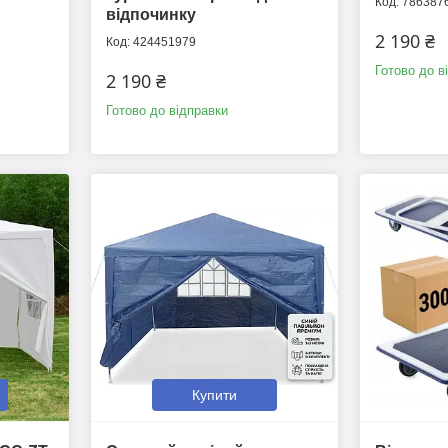
786387
відпочинку
2 190 ₴
424451979
Готово до в
2 190 ₴
Готово до відправки
Купити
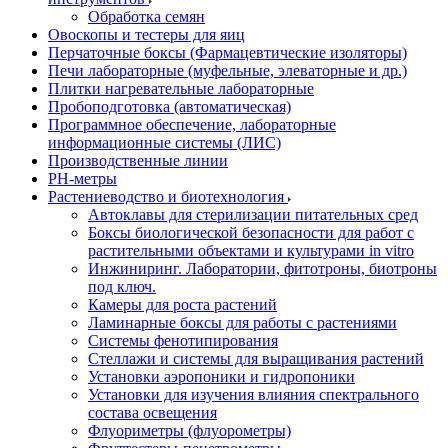
Обработка семян
Овоскопы и тестеры для яиц
Перчаточные боксы (Фармацевтические изоляторы)
Печи лабораторные (муфельные, элеваторные и др.)
Плитки нагревательные лабораторные
Пробоподготовка (автоматическая)
Программное обеспечение, лабораторные
информационные системы (ЛИС)
Производственные линии
РH-метры
Растениеводство и биотехнология
Автоклавы для стерилизации питательных сред
Боксы биологической безопасности для работ с
растительными объектами и культурами in vitro
Инжиниринг. Лаборатории, фитотроны, биотроны
под ключ.
Камеры для роста растений
Ламинарные боксы для работы с растениями
Системы фенотипирования
Стеллажи и системы для выращивания растений
Установки аэропоники и гидропоники
Установки для изучения влияния спектрального
состава освещения
Флуориметры (флуорометры)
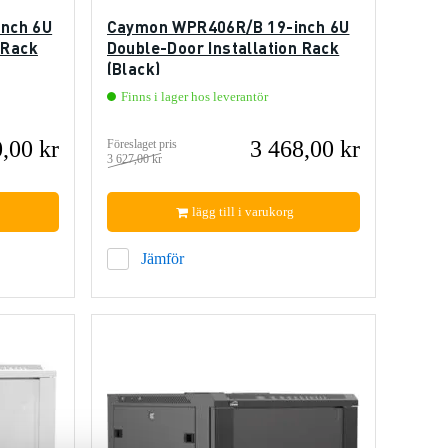
nch 6U
Caymon WPR406R/B 19-inch 6U
 Rack
Double-Door Installation Rack
(Black)
Finns i lager hos leverantör
,00 kr
3 468,00 kr
Föreslaget pris
3 627,00 kr
lägg till i varukorg
Jämför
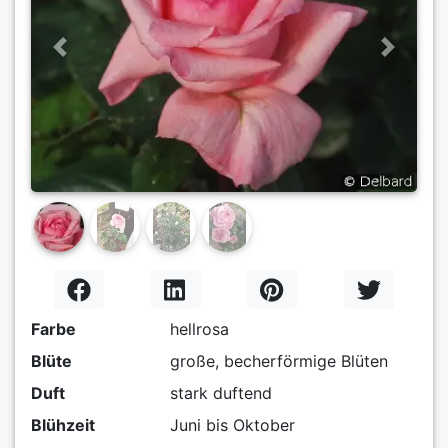
Previous
Next
Farbe
hellrosa
Blüte
große, becherförmige Blüten
Duft
stark duftend
Blühzeit
Juni bis Oktober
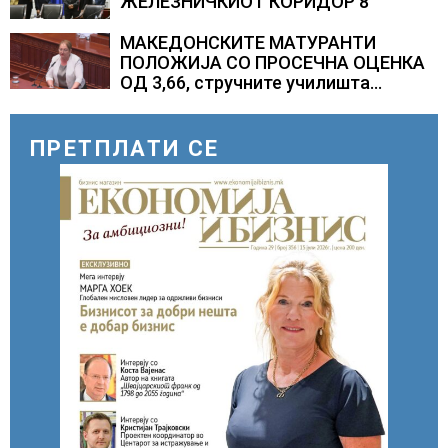
ЖЕЛЕЗНИЧКИОТ КОРИДОР 8
МАКЕДОНСКИТЕ МАТУРАНТИ
ПОЛОЖИЈА СО ПРОСЕЧНА ОЦЕНКА
ОД 3,66, стручните училишта
остварија највисок просек
ПРЕТПЛАТИ СЕ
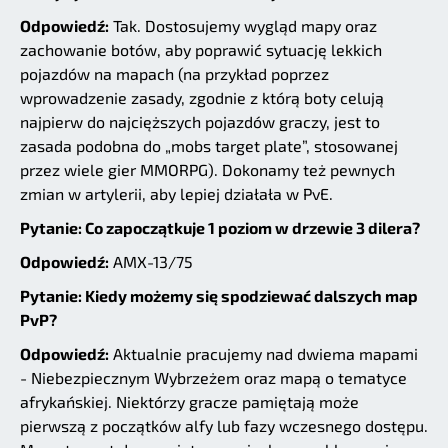
Odpowiedź:
Tak. Dostosujemy wygląd mapy oraz
zachowanie botów, aby poprawić sytuację lekkich
pojazdów na mapach (na przykład poprzez
wprowadzenie zasady, zgodnie z którą boty celują
najpierw do najcięższych pojazdów graczy, jest to
zasada podobna do „mobs target plate”, stosowanej
przez wiele gier MMORPG). Dokonamy też pewnych
zmian w artylerii, aby lepiej działała w PvE.
Pytanie: Co zapoczątkuje 1 poziom w drzewie 3 dilera?
Odpowiedź:
AMX-13/75
Pytanie: Kiedy możemy się spodziewać dalszych map
PvP?
Odpowiedź:
Aktualnie pracujemy nad dwiema mapami
- Niebezpiecznym Wybrzeżem oraz mapą o tematyce
afrykańskiej. Niektórzy gracze pamiętają może
pierwszą z początków alfy lub fazy wczesnego dostępu.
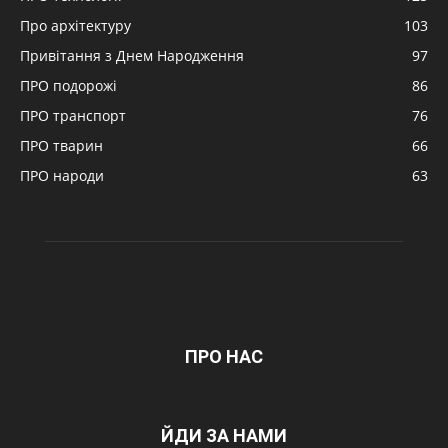
Про архітектуру
103
Привітання з Днем Народження
97
ПРО подорожі
86
ПРО транспорт
76
ПРО тварин
66
ПРО народи
63
ПРО НАС
ЙДИ ЗА НАМИ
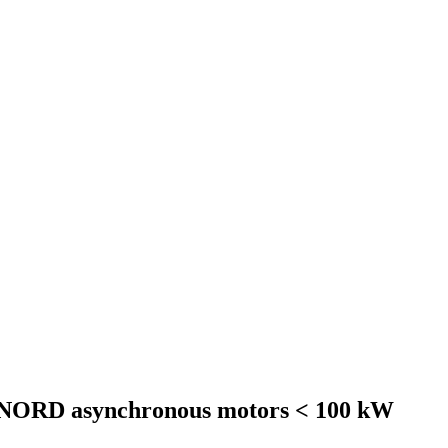
– NORD asynchronous motors < 100 kW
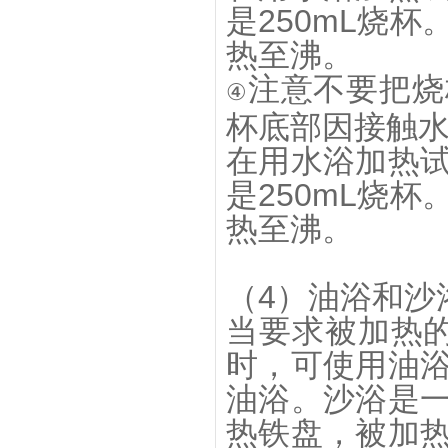
是250mL烧
热至沸。
注意不要把烧
④
杯底部因接触
在用水浴加热
是250mL烧
热至沸。
（4）油浴和沙
当要求被加热的
时，可使用油
油浴。沙浴是
热铁盘，被加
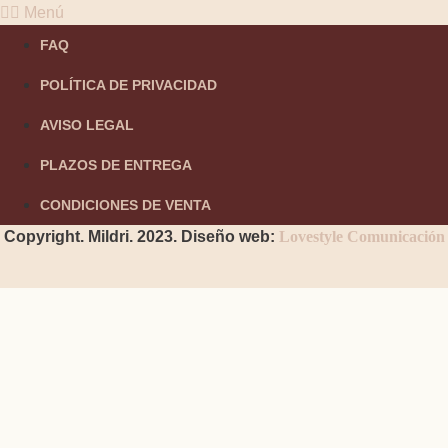
Menú
FAQ
POLÍTICA DE PRIVACIDAD
AVISO LEGAL
PLAZOS DE ENTREGA
CONDICIONES DE VENTA
Copyright. Mildri. 2023. Diseño web:
Lovestyle Comunicación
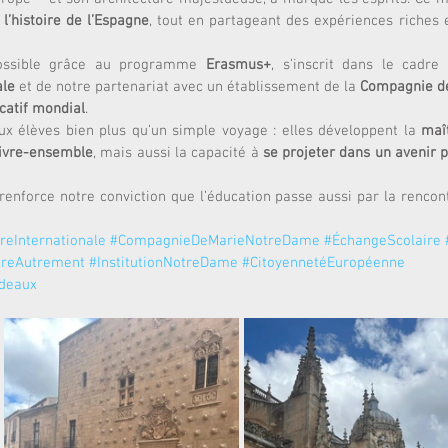
l’histoire de l’Espagne
, tout en partageant des expériences riches 
ossible grâce au programme 
Erasmus+
, s’inscrit dans le cadre
ale
 et de notre partenariat avec un établissement de la 
Compagnie d
catif mondial
.
ux élèves bien plus qu’un simple voyage : elles développent la 
maî
ivre-ensemble
, mais aussi la capacité à 
se projeter dans un avenir pe
renforce notre conviction que l’éducation passe aussi par la rencon
reInternationale
#CompagnieDeMarieNotreDame
#ÉchangeScolaire
reAutrement
#InstitutionNotreDame
#CitoyennetéEuropéenne
deaux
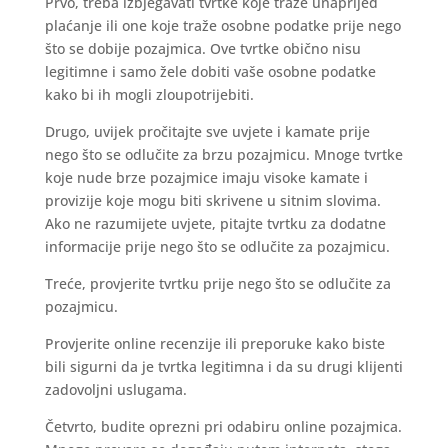
Prvo, treba izbjegavati tvrtke koje traže unaprijed
plaćanje ili one koje traže osobne podatke prije nego
što se dobije pozajmica. Ove tvrtke obično nisu
legitimne i samo žele dobiti vaše osobne podatke
kako bi ih mogli zloupotrijebiti.
Drugo, uvijek pročitajte sve uvjete i kamate prije
nego što se odlučite za brzu pozajmicu. Mnoge tvrtke
koje nude brze pozajmice imaju visoke kamate i
provizije koje mogu biti skrivene u sitnim slovima.
Ako ne razumijete uvjete, pitajte tvrtku za dodatne
informacije prije nego što se odlučite za pozajmicu.
Treće, provjerite tvrtku prije nego što se odlučite za
pozajmicu.
Provjerite online recenzije ili preporuke kako biste
bili sigurni da je tvrtka legitimna i da su drugi klijenti
zadovoljni uslugama.
Četvrto, budite oprezni pri odabiru online pozajmica.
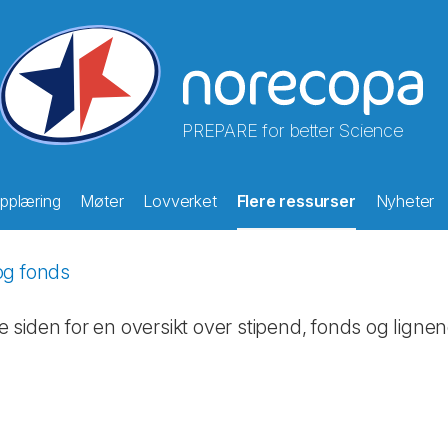
PREPARE for better Science
pplæring
Møter
Lovverket
Flere ressurser
Nyheter
og fonds
siden for en oversikt over stipend, fonds og ligne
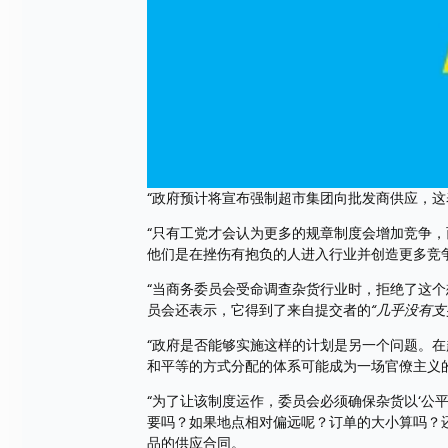
“政府预计将宣布强制超市集团向批发商供应，这表
“只有工党才会认为更多的规章制度会增加竞争
他们是在挫伤有抱负的人进入行业并创造更多竞
“当商务委员会受命调查杂货行业时，拒绝了这
员会还表示，它得到了来自提交者的
“几乎没有支
“政府是否能够实施这样的计划是另一个问题。
和平等的方式分配的体系可能成为一场官僚主义
“为了让该制度运作，委员会必须确保杂货以‘公
要吗？如果地点相对偏远呢？订单的大小算吗？
品的供应合同。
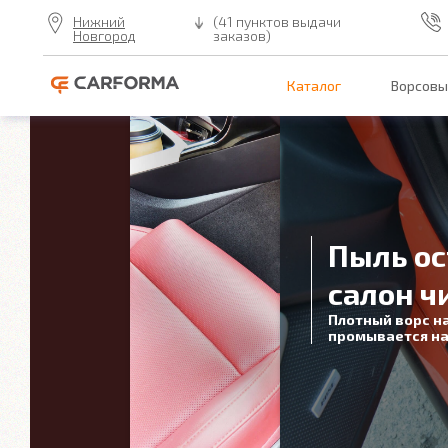
Нижний
(41 пунктов выдачи
Новгород
заказов)
Каталог
Ворсовы
Пыль ос
салон ч
Плотный ворс н
промывается на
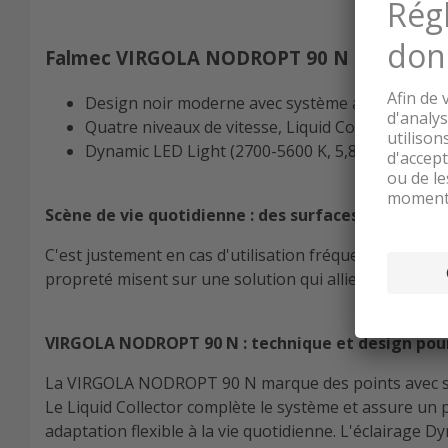
Falmec VIRGOLA NODROPT 90 N Hotte d'asp
Design noir moderne avec système anti-conden
Quatre niveaux de vitesse, Liquid Collector et f
Dynamic LED Light (2700-5600 K, 5,8 W) et minute
Scène de vie quotidienne : des surfaces propres e
C'est justement en cas d'utilisation fréquente que de 
propreté misent sur une solution qui allie les deux d
VIRGOLA NODROPT 90 N : technique et design pour 
La VIRGOLA NODROPT 90 N marque des points avec son 
Le Liquid Collector complète le système et assure un 
adaptation flexible à la vie quotidienne. L'éclairage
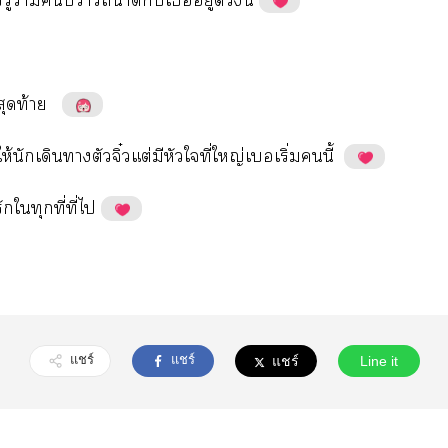
​ู้​ว่​​​​​​​ู่​​ี้
​ท้
ห้​​​​ิ๋ต่​​​​ี่​ญ่​ิ่​​ี้
​​​ี่​ี่​
แชร์
แชร์
แชร์
Line it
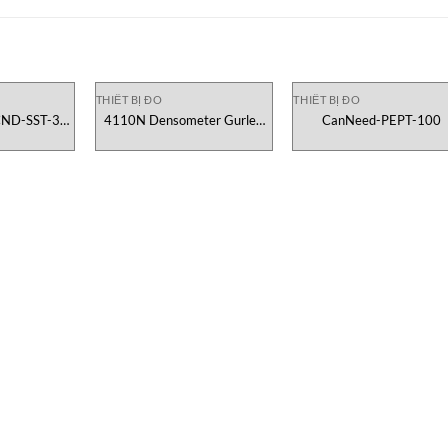
THIẾT BỊ ĐO
THIẾT BỊ ĐO
CND-SST-3
4110N Densometer Gurley
CanNeed-PEPT-100
ed
Vietnam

====

ACTIVITY: From the first line to the last, output the data exactly; skip any pictures.

ANSWER TO THE PROBLEM:
786387
відпочинку
2 190 ₴
424451979
Готово до в
2 190 ₴
Готово до відправки
Купити
Обработка семян
Овоскопы и тестеры для яиц
Перчаточные боксы (Фармацевтические изоляторы)
Печи лабораторные (муфельные, элеваторные и др.)
Плитки нагревательные лабораторные
Пробоподготовка (автоматическая)
Программное обеспечение, лабораторные
информационные системы (ЛИС)
Производственные линии
РH-метры
Растениеводство и биотехнология
Автоклавы для стерилизации питательных сред
Боксы биологической безопасности для работ с
растительными объектами и культурами in vitro
Инжиниринг. Лаборатории, фитотроны, биотроны
под ключ.
Камеры для роста растений
Ламинарные боксы для работы с растениями
Системы фенотипирования
Стеллажи и системы для выращивания растений
Установки аэропоники и гидропоники
Установки для изучения влияния спектрального
состава освещения
Флуориметры (флуорометры)
nch 6U
Caymon WPR406R/B 19-inch 6U
 Rack
Double-Door Installation Rack
(Black)
Finns i lager hos leverantör
,00 kr
3 468,00 kr
Föreslaget pris
3 627,00 kr
lägg till i varukorg
Jämför
Previous
Next
Farbe
hellrosa
Blüte
große, becherförmige Blüten
Duft
stark duftend
Blühzeit
Juni bis Oktober
ЖЕЛЕЗНИЧКИОТ КОРИДОР 8
МАКЕДОНСКИТЕ МАТУРАНТИ
ПОЛОЖИЈА СО ПРОСЕЧНА ОЦЕНКА
ОД 3,66, стручните училишта
остварија највисок просек
ПРЕТПЛАТИ СЕ
Odpowiedź:
Tak. Dostosujemy wygląd mapy oraz
zachowanie botów, aby poprawić sytuację lekkich
pojazdów na mapach (na przykład poprzez
wprowadzenie zasady, zgodnie z którą boty celują
najpierw do najcięższych pojazdów graczy, jest to
zasada podobna do „mobs target plate”, stosowanej
przez wiele gier MMORPG). Dokonamy też pewnych
zmian w artylerii, aby lepiej działała w PvE.
Pytanie: Co zapoczątkuje 1 poziom w drzewie 3 dilera?
Odpowiedź:
AMX-13/75
Pytanie: Kiedy możemy się spodziewać dalszych map
PvP?
Odpowiedź:
Aktualnie pracujemy nad dwiema mapami
- Niebezpiecznym Wybrzeżem oraz mapą o tematyce
afrykańskiej. Niektórzy gracze pamiętają może
pierwszą z początków alfy lub fazy wczesnego dostępu.
Про архітектуру
103
Привітання з Днем Народження
97
ПРО подорожі
86
ПРО транспорт
76
ПРО тварин
66
ПРО народи
63
ПРО НАС
ЙДИ ЗА НАМИ
– NORD asynchronous motors < 100 kW
是250mL烧
热至沸。
注意不要把烧
④
杯底部因接触
在用水浴加热
是250mL烧
热至沸。
（4）油浴和沙
当要求被加热的
时，可使用油
油浴。沙浴是
热铁盘，被加
Menú
FAQ
POLÍTICA DE PRIVACIDAD
AVISO LEGAL
PLAZOS DE ENTREGA
CONDICIONES DE VENTA
Copyright. Mildri. 2023. Diseño web:
Lovestyle Comunicación
l’histoire de l’Espagne
, tout en partageant des expériences riches 
ossible grâce au programme 
Erasmus+
, s’inscrit dans le cadre
ale
 et de notre partenariat avec un établissement de la 
Compagnie d
catif mondial
.
ux élèves bien plus qu’un simple voyage : elles développent la 
maî
ivre-ensemble
, mais aussi la capacité à 
se projeter dans un avenir pe
renforce notre conviction que l’éducation passe aussi par la rencon
reInternationale
#CompagnieDeMarieNotreDame
#ÉchangeScolaire
reAutrement
#InstitutionNotreDame
#CitoyennetéEuropéenne
deaux
Prvo, treba izbjegavati tvrtke koje traže unaprijed
plaćanje ili one koje traže osobne podatke prije nego
što se dobije pozajmica. Ove tvrtke obično nisu
legitimne i samo žele dobiti vaše osobne podatke
kako bi ih mogli zloupotrijebiti.
Drugo, uvijek pročitajte sve uvjete i kamate prije
nego što se odlučite za brzu pozajmicu. Mnoge tvrtke
koje nude brze pozajmice imaju visoke kamate i
provizije koje mogu biti skrivene u sitnim slovima.
Ako ne razumijete uvjete, pitajte tvrtku za dodatne
informacije prije nego što se odlučite za pozajmicu.
Treće, provjerite tvrtku prije nego što se odlučite za
pozajmicu.
Provjerite online recenzije ili preporuke kako biste
bili sigurni da je tvrtka legitimna i da su drugi klijenti
zadovoljni uslugama.
Četvrto, budite oprezni pri odabiru online pozajmica.
PREPARE for better Science
pplæring
Møter
Lovverket
Flere ressurser
Nyheter
og fonds
siden for en oversikt over stipend, fonds og ligne
“政府预计将宣布强制超市集团向批发商供应，这表
“只有工党才会认为更多的规章制度会增加竞争
他们是在挫伤有抱负的人进入行业并创造更多竞
“当商务委员会受命调查杂货行业时，拒绝了这
员会还表示，它得到了来自提交者的
“几乎没有支
“政府是否能够实施这样的计划是另一个问题。
和平等的方式分配的体系可能成为一场官僚主义
“为了让该制度运作，委员会必须确保杂货以‘公
要吗？如果地点相对偏远呢？订单的大小算吗？
品的供应合同。
Нижний
(41 пунктов выдачи
Новгород
заказов)
Каталог
Ворсовы
Пыль ос
салон ч
Плотный ворс н
промывается на
Falmec VIRGOLA NODROPT 90 N Hotte d'asp
Design noir moderne avec système anti-conden
Quatre niveaux de vitesse, Liquid Collector et f
Dynamic LED Light (2700-5600 K, 5,8 W) et minute
Scène de vie quotidienne : des surfaces propres e
C'est justement en cas d'utilisation fréquente que de 
propreté misent sur une solution qui allie les deux d
VIRGOLA NODROPT 90 N : technique et design pour 
La VIRGOLA NODROPT 90 N marque des points avec son 
Le Liquid Collector complète le système et assure un 
adaptation flexible à la vie quotidienne. L'éclairage
​ู้​ว่​​​​​​​ู่​​ี้
​ท้
ห้​​​​ิ๋ต่​​​​ี่​ญ่​ิ่​​ี้
​​​ี่​ี่​
แชร์
แชร์
แชร์
Line it
THIẾT BỊ ĐO
THIẾT BỊ ĐO
CND-SST-3
4110N Densometer Gurley
CanNeed-PEPT-100
ed
Vietnam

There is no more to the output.